C’est un pur plaisir de lecture que de retrouver Martin Michaud et son enquêteur Victor Lessard après une longue absence de cinq ans, période au cours de laquelle l’auteur s’est consacré à l’adaptation de sa série policière pour le petit écran.

Laila Maalouf Laila Maalouf
La Presse

De concert avec la parution de Ghetto X, d’ailleurs, sera diffusée cet automne une troisième saison alignée sur la nouvelle enquête de ce personnage fétiche de la littérature policière québécoise, qui a valu au romancier — et désormais scénariste — plusieurs prix et une reconnaissance unanime de la part des mordus de polars.

Dans Ghetto X, Victor Lessard n’est plus enquêteur à la section des crimes majeurs du SPVM depuis qu’il a démissionné de son poste dans Violence à l’origine, sa dernière enquête, paru en 2014 (mais qu’il n’est pas indispensable d’avoir lu pour se retrouver). Un appel de son ancienne partenaire de longue date, Jacinthe Taillon, le fait toutefois rappliquer en quatrième vitesse sur une scène de crime des plus déconcertantes.

Sur fond de guerres intestines au sein de la police métropolitaine, les anciens partenaires vont mener une enquête clandestine et traquer des tueurs dont l’entraînement laisse croire qu’il pourrait s’agir d’anciens militaires tireurs d’élite.

Leurs découvertes naviguent entre espionnage et programmes secrets du SCRS, et pointent vers un dangereux groupe armé aux idéaux d’extrême droite qui porte Lessard sur les traces du drame familial qui a marqué son enfance.

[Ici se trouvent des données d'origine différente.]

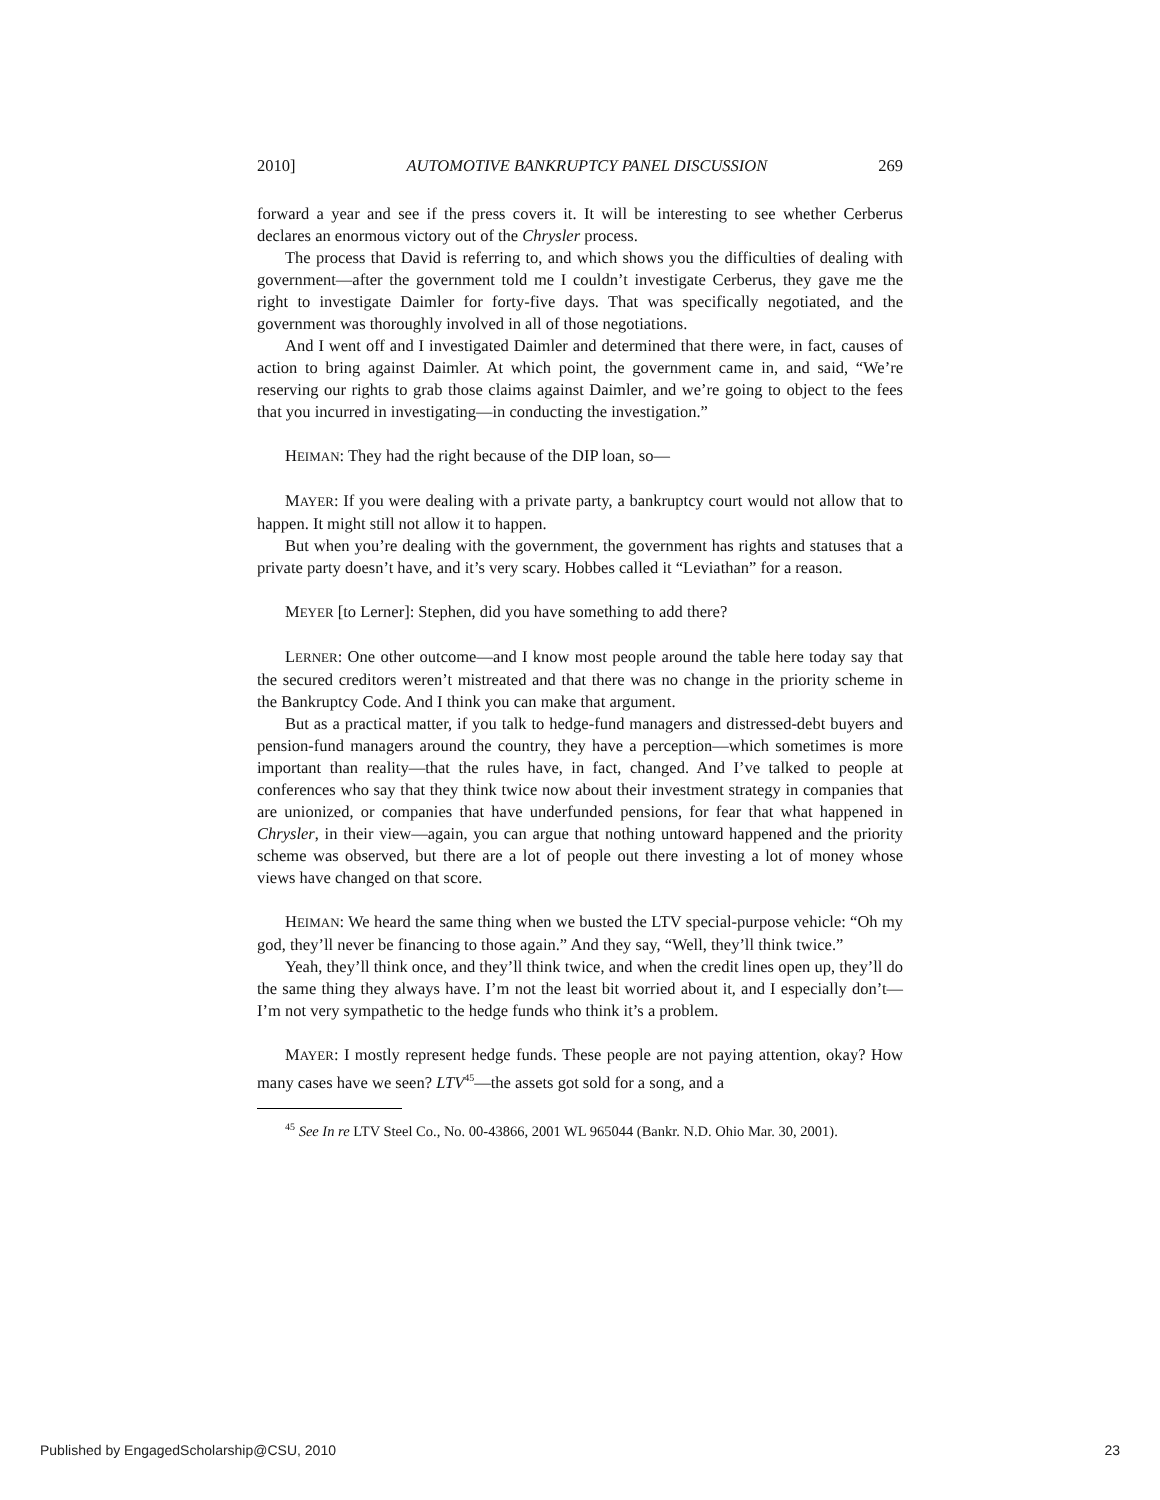2010] AUTOMOTIVE BANKRUPTCY PANEL DISCUSSION 269
forward a year and see if the press covers it. It will be interesting to see whether Cerberus declares an enormous victory out of the Chrysler process.
The process that David is referring to, and which shows you the difficulties of dealing with government—after the government told me I couldn’t investigate Cerberus, they gave me the right to investigate Daimler for forty-five days. That was specifically negotiated, and the government was thoroughly involved in all of those negotiations.
And I went off and I investigated Daimler and determined that there were, in fact, causes of action to bring against Daimler. At which point, the government came in, and said, “We’re reserving our rights to grab those claims against Daimler, and we’re going to object to the fees that you incurred in investigating—in conducting the investigation.”
HEIMAN: They had the right because of the DIP loan, so—
MAYER: If you were dealing with a private party, a bankruptcy court would not allow that to happen. It might still not allow it to happen.
But when you’re dealing with the government, the government has rights and statuses that a private party doesn’t have, and it’s very scary. Hobbes called it “Leviathan” for a reason.
MEYER [to Lerner]: Stephen, did you have something to add there?
LERNER: One other outcome—and I know most people around the table here today say that the secured creditors weren’t mistreated and that there was no change in the priority scheme in the Bankruptcy Code. And I think you can make that argument.
But as a practical matter, if you talk to hedge-fund managers and distressed-debt buyers and pension-fund managers around the country, they have a perception—which sometimes is more important than reality—that the rules have, in fact, changed. And I’ve talked to people at conferences who say that they think twice now about their investment strategy in companies that are unionized, or companies that have underfunded pensions, for fear that what happened in Chrysler, in their view—again, you can argue that nothing untoward happened and the priority scheme was observed, but there are a lot of people out there investing a lot of money whose views have changed on that score.
HEIMAN: We heard the same thing when we busted the LTV special-purpose vehicle: “Oh my god, they’ll never be financing to those again.” And they say, “Well, they’ll think twice.”
Yeah, they’ll think once, and they’ll think twice, and when the credit lines open up, they’ll do the same thing they always have. I’m not the least bit worried about it, and I especially don’t—I’m not very sympathetic to the hedge funds who think it’s a problem.
MAYER: I mostly represent hedge funds. These people are not paying attention, okay? How many cases have we seen? LTV<sup>45</sup>—the assets got sold for a song, and a
<sup>45</sup> See In re LTV Steel Co., No. 00-43866, 2001 WL 965044 (Bankr. N.D. Ohio Mar. 30, 2001).
Published by EngagedScholarship@CSU, 2010 23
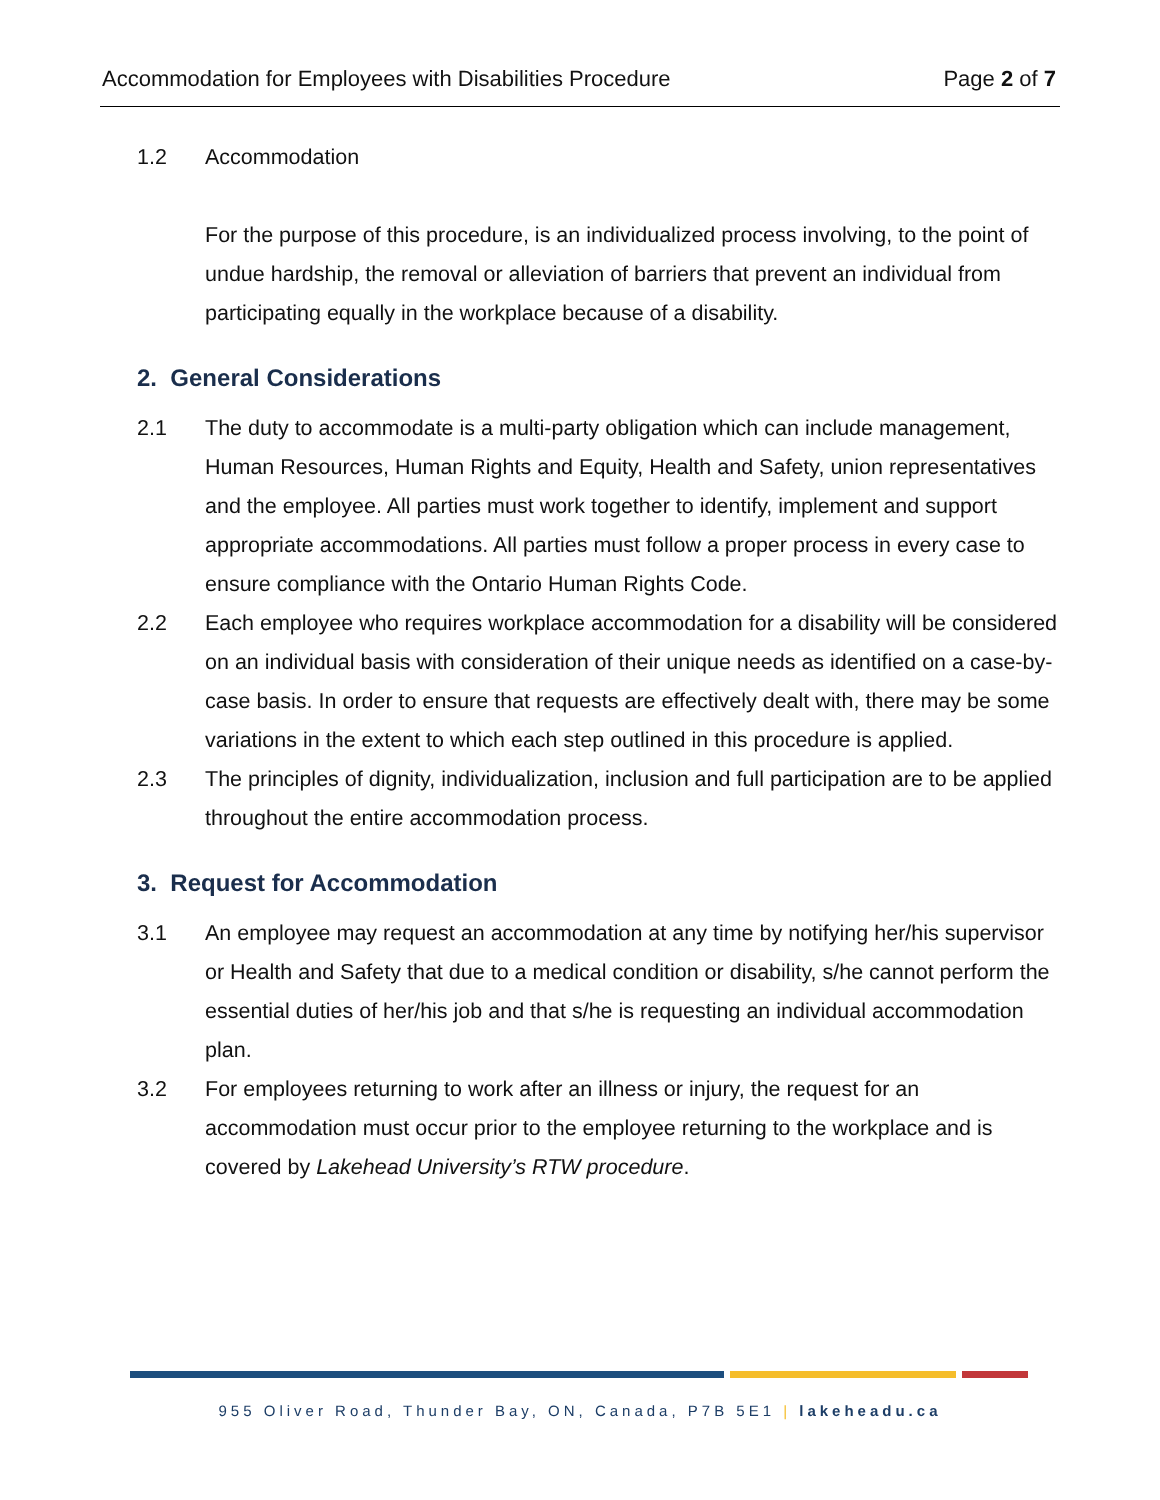Accommodation for Employees with Disabilities Procedure Page 2 of 7
1.2 Accommodation
For the purpose of this procedure, is an individualized process involving, to the point of undue hardship, the removal or alleviation of barriers that prevent an individual from participating equally in the workplace because of a disability.
2. General Considerations
2.1 The duty to accommodate is a multi-party obligation which can include management, Human Resources, Human Rights and Equity, Health and Safety, union representatives and the employee. All parties must work together to identify, implement and support appropriate accommodations. All parties must follow a proper process in every case to ensure compliance with the Ontario Human Rights Code.
2.2 Each employee who requires workplace accommodation for a disability will be considered on an individual basis with consideration of their unique needs as identified on a case-by-case basis. In order to ensure that requests are effectively dealt with, there may be some variations in the extent to which each step outlined in this procedure is applied.
2.3 The principles of dignity, individualization, inclusion and full participation are to be applied throughout the entire accommodation process.
3. Request for Accommodation
3.1 An employee may request an accommodation at any time by notifying her/his supervisor or Health and Safety that due to a medical condition or disability, s/he cannot perform the essential duties of her/his job and that s/he is requesting an individual accommodation plan.
3.2 For employees returning to work after an illness or injury, the request for an accommodation must occur prior to the employee returning to the workplace and is covered by Lakehead University’s RTW procedure.
955 Oliver Road, Thunder Bay, ON, Canada, P7B 5E1 | lakeheadu.ca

Martin Michaud joue sur plusieurs fronts avec des éléments ancrés dans l’histoire aussi bien que dans l’actualité — jonglant avec guerre froide et enquêtes journalistiques, cyberattaques, piratage, terrorisme et radicalisation.

Un duo d’enfer

Alors que dans la grande majorité des séries policières, le héros est un enquêteur solitaire qui se plaît à faire cavalier seul, Martin Michaud a réussi à créer un duo d’enquêteurs attachants qui sont au sommet de leur forme lorsqu’ils travaillent ensemble. Le personnage au langage vif et coloré de Jacinthe Taillon est tout aussi indispensable à Victor Lessard qu’à l’intrigue, puisque la policière vient contrebalancer la morosité de son partenaire. Elle ajoute du mordant à leur équipe avec son sens de la répartie et ses répliques cinglantes.

C’est très rafraîchissant de se plonger dans un polar aussi captivant qui se déroule juste à côté de chez nous, dans les bas-fonds du quartier chinois de Montréal et ses alentours (plutôt que dans de lointaines contrées septentrionales !), et de s’immerger dans des dialogues que l’auteur a su rendre bien vivants en leur donnant des accents typiquement montréalais. Tellement vivants, d’ailleurs, qu’on a l’impression de lire un roman situé à mi-chemin entre 19-2 et Bon Cop, Bad Cop.

Si le nom de Martin Michaud est régulièrement accolé au titre de maître du thriller québécois, ce nouveau titre ne vient que confirmer qu’il a largement mérité la distinction. Et nous faire espérer, dans la foulée, qu’on n’aura pas à attendre de nouveau cinq ans avant d’avoir des nouvelles de Victor Lessard.

★★★★ Ghetto X. Martin Michaud. Libre Expression, 552 pages.